In Asia, markets ended the day strongly in positive territory, recovering from early losses.
Hong Kong’s Hang Seng fell as much as 2% after a closely watched private survey showed that China’s economy ended last year with factory activity falling. But the index quickly reversed course, gaining 1.8% by the close, as it hopes to reopen the city’s borders with mainland China on January 8. stock reinforced.
Stock trading in mainland China was also volatile on the first day. The Shanghai Composite Index opened lower, but recovered losses to close 0.9% higher.
The market gains on Tuesday provide good news for investors after the rollercoaster ride of 2022 33 trillion dollars Wiping out the global stock markets.
Many suffered huge losses in 2022 as central banks raised interest rates at an unprecedented rate in an effort to control soaring inflation.

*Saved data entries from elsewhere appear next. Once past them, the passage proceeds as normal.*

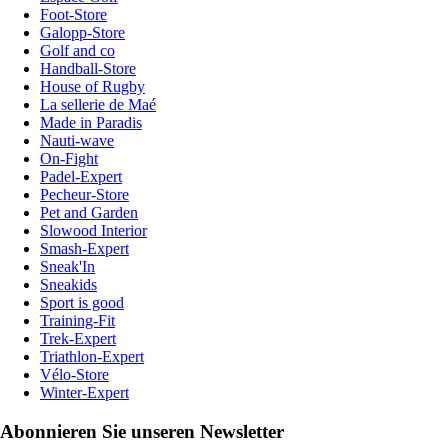
Foot-Store
Galopp-Store
Golf and co
Handball-Store
House of Rugby
La sellerie de Maé
Made in Paradis
Nauti-wave
On-Fight
Padel-Expert
Pecheur-Store
Pet and Garden
Slowood Interior
Smash-Expert
Sneak'In
Sneakids
Sport is good
Training-Fit
Trek-Expert
Triathlon-Expert
Vélo-Store
Winter-Expert
Abonnieren Sie unseren Newsletter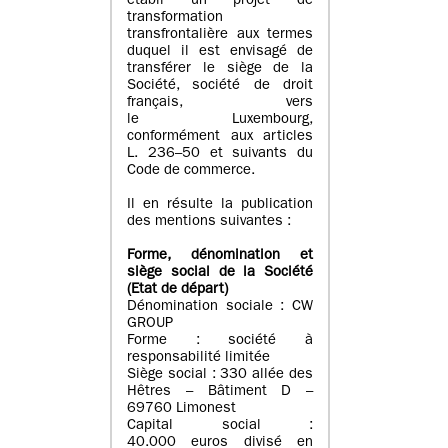
établi un projet de
transformation
transfrontalière aux termes
duquel il est envisagé de
transférer le siège de la
Société, société de droit
français, vers
le Luxembourg,
conformément aux articles
L. 236–50 et suivants du
Code de commerce.
Il en résulte la publication
des mentions suivantes :
Forme, dénomination et
siège social de la Société
(Etat
de départ
)
Dénomination sociale : CW
GROUP
Forme : société à
responsabilité limitée
Siège social : 330 allée des
Hêtres – Bâtiment D –
69760 Limonest
Capital social :
40.000 euros divisé en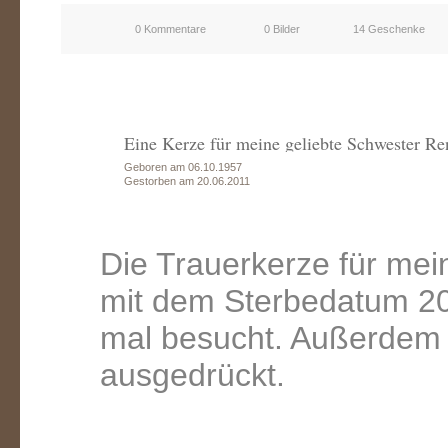
0 Kommentare
0 Bilder
14 Geschenke
Eine Kerze für meine geliebte Schwester Re
Geboren am 06.10.1957
Gestorben am 20.06.2011
Die Trauerkerze für mei
mit dem Sterbedatum 20
mal besucht. Außerdem 
ausgedrückt.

The S&P 500 has lost 19.4% over the past 12 months – its worst year since 2008 – despite hitting an all-time high this past January. The European Stoxx 600 fell 12.9%, its biggest annual loss since 2018. Hong Kong’s Hang Seng fell 15.5%, its weakest performance since 2011.
It’s notoriously difficult to predict the state of the markets – and it often is Frankly wrong – But it seems that many last year’s economic Headwinds will Stay aroundand some may get worse.

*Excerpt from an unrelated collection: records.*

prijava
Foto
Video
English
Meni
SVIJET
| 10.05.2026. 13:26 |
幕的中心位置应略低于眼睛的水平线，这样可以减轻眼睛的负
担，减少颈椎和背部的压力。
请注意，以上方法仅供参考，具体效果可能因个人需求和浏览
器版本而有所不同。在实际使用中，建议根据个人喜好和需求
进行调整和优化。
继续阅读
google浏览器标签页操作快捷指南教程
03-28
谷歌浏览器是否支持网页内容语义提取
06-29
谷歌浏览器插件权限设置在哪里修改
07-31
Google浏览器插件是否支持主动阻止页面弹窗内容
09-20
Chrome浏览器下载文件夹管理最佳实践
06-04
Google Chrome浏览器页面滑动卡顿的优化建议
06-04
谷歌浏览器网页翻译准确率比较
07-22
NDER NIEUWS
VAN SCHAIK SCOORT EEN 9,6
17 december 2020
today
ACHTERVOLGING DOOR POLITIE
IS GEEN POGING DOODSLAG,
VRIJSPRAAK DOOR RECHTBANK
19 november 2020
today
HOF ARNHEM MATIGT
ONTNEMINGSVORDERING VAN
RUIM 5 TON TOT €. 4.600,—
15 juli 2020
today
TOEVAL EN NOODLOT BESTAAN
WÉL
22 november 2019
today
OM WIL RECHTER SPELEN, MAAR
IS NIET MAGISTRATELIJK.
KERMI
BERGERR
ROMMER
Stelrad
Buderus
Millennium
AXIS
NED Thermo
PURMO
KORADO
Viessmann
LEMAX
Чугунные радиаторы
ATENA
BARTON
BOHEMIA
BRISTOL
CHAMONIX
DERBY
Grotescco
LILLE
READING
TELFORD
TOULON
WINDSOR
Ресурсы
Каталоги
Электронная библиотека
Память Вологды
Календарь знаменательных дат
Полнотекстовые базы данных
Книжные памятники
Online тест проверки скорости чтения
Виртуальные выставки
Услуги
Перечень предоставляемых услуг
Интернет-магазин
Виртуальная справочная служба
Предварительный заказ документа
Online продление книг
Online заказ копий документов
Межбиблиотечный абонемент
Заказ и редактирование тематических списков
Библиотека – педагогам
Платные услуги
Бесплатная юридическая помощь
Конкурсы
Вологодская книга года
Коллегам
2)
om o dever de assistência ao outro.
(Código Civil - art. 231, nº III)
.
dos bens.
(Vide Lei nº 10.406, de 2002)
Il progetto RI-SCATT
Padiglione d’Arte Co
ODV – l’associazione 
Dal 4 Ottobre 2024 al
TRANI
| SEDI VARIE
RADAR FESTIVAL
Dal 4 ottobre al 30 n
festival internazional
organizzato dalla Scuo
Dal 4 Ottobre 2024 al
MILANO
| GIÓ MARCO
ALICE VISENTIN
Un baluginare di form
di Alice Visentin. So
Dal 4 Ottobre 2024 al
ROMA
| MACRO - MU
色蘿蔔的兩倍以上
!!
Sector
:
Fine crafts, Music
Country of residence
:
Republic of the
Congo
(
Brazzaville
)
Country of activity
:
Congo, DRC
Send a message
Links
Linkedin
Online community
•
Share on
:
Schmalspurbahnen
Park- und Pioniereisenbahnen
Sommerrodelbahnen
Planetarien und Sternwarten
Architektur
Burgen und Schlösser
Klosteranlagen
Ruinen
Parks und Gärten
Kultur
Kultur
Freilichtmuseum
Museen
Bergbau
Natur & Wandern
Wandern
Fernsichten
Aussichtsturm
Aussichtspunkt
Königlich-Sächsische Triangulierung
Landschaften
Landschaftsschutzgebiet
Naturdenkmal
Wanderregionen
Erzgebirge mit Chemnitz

Kristalina Georgieva, head of the International Monetary Fund, said: CBS interview that aired on Sunday that 2023 will be tougher on the global economy than 2022.

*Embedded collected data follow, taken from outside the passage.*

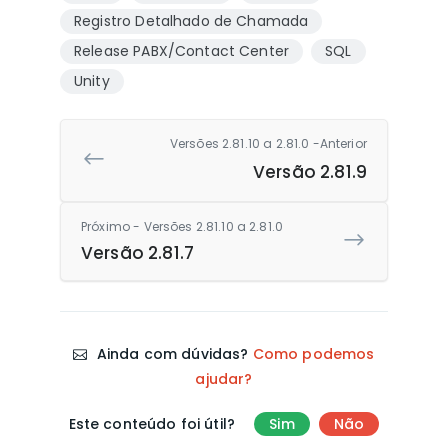
Registro Detalhado de Chamada
Release PABX/Contact Center
SQL
Unity
Versões 2.81.10 a 2.81.0 -Anterior
Versão 2.81.9
Próximo - Versões 2.81.10 a 2.81.0
Versão 2.81.7
Ainda com dúvidas?
Como podemos
ajudar?
Este conteúdo foi útil?
Sim
Não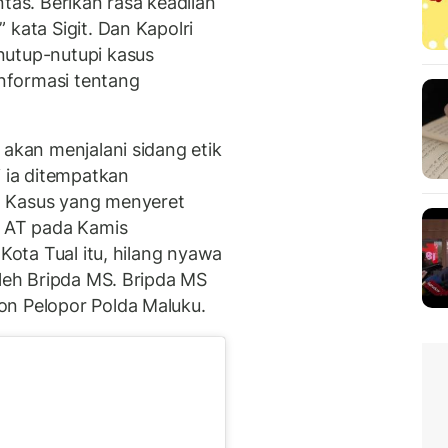
tas. Berikan rasa keadilan
 kata Sigit. Dan Kapolri
nutup-nutupi kasus
informasi tentang
 akan menjalani sidang etik
i ia ditempatkan
. Kasus yang menyeret
n AT pada Kamis
 Kota Tual itu, hilang nyawa
oleh Bripda MS. Bripda MS
on Pelopor Polda Maluku.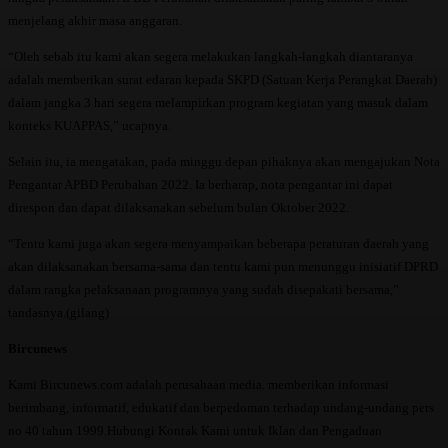
menjelang akhir masa anggaran.
“Oleh sebab itu kami akan segera melakukan langkah-langkah diantaranya
adalah memberikan surat edaran kepada SKPD (Satuan Kerja Perangkat Daerah)
dalam jangka 3 hari segera melampirkan program kegiatan yang masuk dalam
konteks KUAPPAS,” ucapnya.
Selain itu, ia mengatakan, pada minggu depan pihaknya akan mengajukan Nota
Pengantar APBD Perubahan 2022. Ia berharap, nota pengantar ini dapat
direspon dan dapat dilaksanakan sebelum bulan Oktober 2022.
“Tentu kami juga akan segera menyampaikan beberapa peraturan daerah yang
akan dilaksanakan bersama-sama dan tentu kami pun menunggu inisiatif DPRD
dalam rangka pelaksanaan programnya yang sudah disepakati bersama,”
tandasnya.(gilang)
Bircunews
Kami Bircunews.com adalah perusahaan media. memberikan informasi
berimbang, informatif, edukatif dan berpedoman terhadap undang-undang pers
no 40 tahun 1999.Hubungi Kontak Kami untuk Iklan dan Pengaduan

Georgieva said the world’s three largest economies, the United States, the European Union and China, are all “slowing down simultaneously,” and the International Monetary Fund He predicted “a third of the global economy will be in recession” this year.
“Almost everyone goes into 2023 with a healthy dose of fear,” Craig Erlam, chief market analyst at Oanda, said in a note on Tuesday.
He added, “The outlook is understandably bleak and will remain so unless something significant changes, whether with regard to the war in Ukraine or inflation.”
Investors can expect the world’s central banks to continue raising interest rates to tame historical levels of inflation, despite signs that rising prices globally have caused this to happen. I started to coolThis is partly due to lower energy prices.
Both the European Central Bank and the US Federal Reserve said they plan to continue raising the cost of borrowing in the near term, a move that usually hurts corporate profits — and their investors.
China is also unpredictable. While investors are widely pleased that the country abandoned its strict anti-Covid policy last month – and promised to boost demand in the world’s second-largest economy – Huge numbers of cases and a possible downturn in early 2023 It can limit gains.
Julia Horowitz and Laura He contributed reporting.